Второй краткий период благосклонности к российской монархии был связан с имперскими амбициями Наполеона. По выражению А. Безансона, «вся Европа поистине теряет рассудок от любви к русскому самодержцу и объявляет его идеальным представителем рода человеческого. Ведь он избавил Европу от тирана Бонапарта, он даровал Польше конституцию. Бентам восхищается Александром, Джефферсон украшает свой кабинет его бюстом, г-жа де Сталь отправляется в Россию, чтобы вдохнуть там «воздух свободы» [1].
Но вскоре после Отечественной войны 1812 г. русофобия принципиально обновилась. Казалось бы, русская армия освободила завоеванную и униженную Наполеоном Европу. Более того, русская армия сразу же покинула оккупированную Францию и освобожденные земли Германии, что было необычно. Но тут же в столицах стали шептать, что Россия планирует создать всемирную монархию и что царь опаснее Наполеона.

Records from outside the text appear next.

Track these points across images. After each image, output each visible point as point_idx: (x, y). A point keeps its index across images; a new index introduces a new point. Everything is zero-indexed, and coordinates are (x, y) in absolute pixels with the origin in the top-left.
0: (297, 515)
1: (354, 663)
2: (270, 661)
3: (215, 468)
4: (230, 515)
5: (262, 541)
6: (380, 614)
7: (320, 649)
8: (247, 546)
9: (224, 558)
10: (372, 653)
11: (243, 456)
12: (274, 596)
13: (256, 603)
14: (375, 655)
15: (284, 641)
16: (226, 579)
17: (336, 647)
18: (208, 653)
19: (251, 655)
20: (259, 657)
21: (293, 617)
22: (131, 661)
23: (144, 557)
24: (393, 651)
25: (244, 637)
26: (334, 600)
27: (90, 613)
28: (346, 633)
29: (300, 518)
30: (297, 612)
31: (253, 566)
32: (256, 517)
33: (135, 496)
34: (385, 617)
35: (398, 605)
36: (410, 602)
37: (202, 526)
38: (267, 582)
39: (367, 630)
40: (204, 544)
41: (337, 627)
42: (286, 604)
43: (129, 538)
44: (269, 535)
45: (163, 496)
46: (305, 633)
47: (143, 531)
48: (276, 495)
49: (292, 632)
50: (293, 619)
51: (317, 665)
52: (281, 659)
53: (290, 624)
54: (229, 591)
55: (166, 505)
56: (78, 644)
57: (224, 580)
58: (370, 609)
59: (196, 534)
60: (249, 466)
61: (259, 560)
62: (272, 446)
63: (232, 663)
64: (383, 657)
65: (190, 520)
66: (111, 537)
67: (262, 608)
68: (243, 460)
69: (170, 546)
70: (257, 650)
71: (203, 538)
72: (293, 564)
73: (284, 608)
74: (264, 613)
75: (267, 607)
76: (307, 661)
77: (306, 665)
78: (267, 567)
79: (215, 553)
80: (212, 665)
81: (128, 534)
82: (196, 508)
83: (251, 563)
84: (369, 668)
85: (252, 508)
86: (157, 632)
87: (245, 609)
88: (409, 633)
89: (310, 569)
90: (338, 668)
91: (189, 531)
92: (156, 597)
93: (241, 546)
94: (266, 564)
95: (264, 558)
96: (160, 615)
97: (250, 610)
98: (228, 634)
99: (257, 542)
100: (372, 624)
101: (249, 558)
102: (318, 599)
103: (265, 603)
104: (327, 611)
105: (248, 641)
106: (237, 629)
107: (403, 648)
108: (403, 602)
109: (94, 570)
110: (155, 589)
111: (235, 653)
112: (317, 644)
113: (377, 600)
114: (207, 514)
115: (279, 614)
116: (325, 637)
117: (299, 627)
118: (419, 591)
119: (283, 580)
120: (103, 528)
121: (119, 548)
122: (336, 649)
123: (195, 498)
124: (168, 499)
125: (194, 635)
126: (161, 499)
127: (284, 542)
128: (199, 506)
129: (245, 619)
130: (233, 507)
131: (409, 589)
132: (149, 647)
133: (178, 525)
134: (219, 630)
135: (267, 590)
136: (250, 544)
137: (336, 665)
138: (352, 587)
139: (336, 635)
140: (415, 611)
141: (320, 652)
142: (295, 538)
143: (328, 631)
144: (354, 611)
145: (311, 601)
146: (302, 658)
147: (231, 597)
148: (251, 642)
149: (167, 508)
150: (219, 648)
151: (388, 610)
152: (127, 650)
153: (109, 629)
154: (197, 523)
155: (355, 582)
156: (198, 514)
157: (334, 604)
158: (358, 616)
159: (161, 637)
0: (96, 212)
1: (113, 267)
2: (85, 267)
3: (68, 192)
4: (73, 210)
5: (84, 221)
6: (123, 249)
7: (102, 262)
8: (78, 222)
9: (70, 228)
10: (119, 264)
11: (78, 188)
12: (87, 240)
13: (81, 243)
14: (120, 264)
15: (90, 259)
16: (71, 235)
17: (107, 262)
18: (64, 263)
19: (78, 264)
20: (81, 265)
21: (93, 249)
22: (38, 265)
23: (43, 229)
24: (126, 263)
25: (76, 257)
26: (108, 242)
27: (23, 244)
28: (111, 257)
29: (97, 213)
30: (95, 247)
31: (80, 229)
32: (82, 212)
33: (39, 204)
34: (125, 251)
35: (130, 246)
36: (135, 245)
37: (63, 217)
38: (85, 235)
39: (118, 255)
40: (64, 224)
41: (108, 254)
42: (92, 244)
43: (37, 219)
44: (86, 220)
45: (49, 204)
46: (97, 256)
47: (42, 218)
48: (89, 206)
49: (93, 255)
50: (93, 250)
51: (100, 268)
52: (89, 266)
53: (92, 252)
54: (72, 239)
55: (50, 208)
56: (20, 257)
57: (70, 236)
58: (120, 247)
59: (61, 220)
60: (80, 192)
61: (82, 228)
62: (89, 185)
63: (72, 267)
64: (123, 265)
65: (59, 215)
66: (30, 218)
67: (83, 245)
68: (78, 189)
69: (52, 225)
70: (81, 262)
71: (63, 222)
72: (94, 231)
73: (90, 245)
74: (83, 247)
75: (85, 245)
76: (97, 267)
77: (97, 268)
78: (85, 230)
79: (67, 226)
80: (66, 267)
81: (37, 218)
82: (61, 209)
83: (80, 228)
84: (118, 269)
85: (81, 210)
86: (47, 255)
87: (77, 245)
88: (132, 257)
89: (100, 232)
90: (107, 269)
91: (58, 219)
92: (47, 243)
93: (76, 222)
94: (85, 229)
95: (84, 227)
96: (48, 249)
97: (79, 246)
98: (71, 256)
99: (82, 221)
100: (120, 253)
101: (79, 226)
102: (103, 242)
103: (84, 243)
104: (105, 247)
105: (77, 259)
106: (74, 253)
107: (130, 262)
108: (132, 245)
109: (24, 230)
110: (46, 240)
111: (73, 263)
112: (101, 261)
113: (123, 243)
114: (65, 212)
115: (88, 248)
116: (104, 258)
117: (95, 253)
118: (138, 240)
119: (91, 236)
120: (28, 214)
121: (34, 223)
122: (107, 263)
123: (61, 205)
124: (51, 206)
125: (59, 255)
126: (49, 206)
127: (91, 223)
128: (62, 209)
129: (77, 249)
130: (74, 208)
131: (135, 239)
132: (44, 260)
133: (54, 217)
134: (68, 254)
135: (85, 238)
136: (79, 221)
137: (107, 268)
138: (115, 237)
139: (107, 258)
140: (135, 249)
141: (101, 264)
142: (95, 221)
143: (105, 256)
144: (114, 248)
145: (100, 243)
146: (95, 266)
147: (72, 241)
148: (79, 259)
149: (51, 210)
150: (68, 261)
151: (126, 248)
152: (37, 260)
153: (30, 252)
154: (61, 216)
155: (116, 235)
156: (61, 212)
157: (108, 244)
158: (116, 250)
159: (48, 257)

Стали поминать, что Наполеон перед походом в Россию сказал, что после него «Европа станет или республиканской, или казацкой».
А. Безансон пишет: «Усомнившись в легитимности российского государственного строя, европейцы внезапно осознали, что Россия принадлежит к иной цивилизации. В Европе либеральное мнение почти повсеместно одерживает победу, во Франции свершается революция 1830 года, в Англии происходит реформа избирательной системы, а Россия в это время самым безжалостным образом подавляет восстание в Польше. В сравнении с XVIII столетием европейцы решительно меняют свое отношение к России. Кюстин, Мишле, Уркхарт, Маркс рисуют Россию самыми черными красками. Более глубокими размышлениями делится с читающей публикой Гизо; он утверждает, что История — это процесс, который, посредством создания и укрепления среднего класса, ведет к установлению конституционной свободы; имя этому процессу — цивилизация. Отсюда следует, что Россия — страна, чуждая этому цивилизующему процессу. В России даже находится достаточно независимый мыслитель, осмеливающийся подтвердить этот диагноз, — Петр Яковлевич Чаадаев» [1].
После 1815 г. русофобия стала раскручиваться и реакционерами, и революционными силами Европы. Если в XVIII веке о России говорили как о стране просвещенного деспотизма, то теперь она слывет страной «деспотизма восточного». Революционеры проклинали Россию за то, что она мало помогает монархам, которых они сами пытались свергать. Монархи — за то, что не торопится помочь им подавить революцию. В 1849 г. царь по настойчивым просьбам Австрии послал, согласно договору, войска на подавление революции в Венгрии. Эта акция ничего уже не решала, но возмущение было всеобщим. Как пишет А. Безансон, «после 1848 года Европа начинает относиться к России с особым ожесточением».